"Guantanamo is Here: The Military Commission Act and Noncitizen Vulnerability"

November 30, 2007

ACS recently released an issue brief entitled "Guantanamo is Here: The Military Commissions Act and Noncitizen Vulnerability," by Muneer I. Ahmad, professor of law at American University Washington College of Law.

Professor Ahmad examines how the Military Commissions Act of 2006 allocates rights premised on a distinction between citizens and noncitizens, which, he argues, creates a rights differential supported by neither law nor reason.

Next week, the U.S. Supreme Court will hear argument in Boumediene v. Bush and Al Odah v. U.S., at the core of which is the question of whether the MCA constitutionally removes the right of habeas corpus for Guantanamo Bay detainees. Professor Ahmad argues the ramifications of the Court's decision may extend well beyond Guantanamo to encompass the rights of all noncitizens.

He writes:

When the Supreme Court takes up the Boumediene and Al Odah cases, it will be presented with the opportunity to clarify how, if at all, citizenship matters to the rights of nonterrorism suspects. But just as the MCA extends beyond Guantánamo, so does the vulnerability it creates for noncitizens extend beyond terrorist suspects.

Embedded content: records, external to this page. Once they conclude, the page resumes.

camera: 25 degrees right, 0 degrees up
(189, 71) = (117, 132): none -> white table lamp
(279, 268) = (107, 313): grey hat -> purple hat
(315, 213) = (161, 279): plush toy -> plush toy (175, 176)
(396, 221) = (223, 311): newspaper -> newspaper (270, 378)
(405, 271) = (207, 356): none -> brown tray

At a doctrinal level, the MCA targets noncitizen “unlawful enemy combatants.” But law is more than doctrine, and it casts a long shadow in our culture and our politics. The fact that such core legal protections as habeas corpus and fundamental fairness in criminal proceedings have been stripped for noncitizens, and only noncitizens, both reflects and perpetuates the political vulnerability of immigrants.

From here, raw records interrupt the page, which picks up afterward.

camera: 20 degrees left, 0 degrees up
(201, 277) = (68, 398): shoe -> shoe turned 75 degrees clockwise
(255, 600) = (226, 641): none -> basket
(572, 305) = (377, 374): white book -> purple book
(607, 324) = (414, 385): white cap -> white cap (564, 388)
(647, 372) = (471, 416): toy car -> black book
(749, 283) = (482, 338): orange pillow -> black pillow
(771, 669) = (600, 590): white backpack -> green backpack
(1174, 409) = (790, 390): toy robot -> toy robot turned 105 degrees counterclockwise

Congress likely limited these provisions of the MCA to noncitizens not only because to apply them to citizens seems clearly unconstitutional, but because targeting noncitizens is politically possible in a way that depriving citizens of fundamental forms of protection against state power is not. Indeed, noncitizens are a quintessentially disenfranchised population, and their lack of electoral influence enables their targeting....

The bitter irony of the Supreme Court’s grant of certiorari in the Boumediene and Al Odah cases is that the Court now confronts the same fundamental issue as it did five years ago in Rasul—whether the detainees at Guantánamo can challenge the legality of their detention through habeas corpus. But Congress’s intervention since Rasul has sharpened the questions of how, and why, citizenship matters to the availability of the most fundamental protections against the exercise of state power.

Whether the Court addresses them or not, the MCA has thus insinuated these questions into the territorial United States, and in so doing has brought Guantánamo to our shores.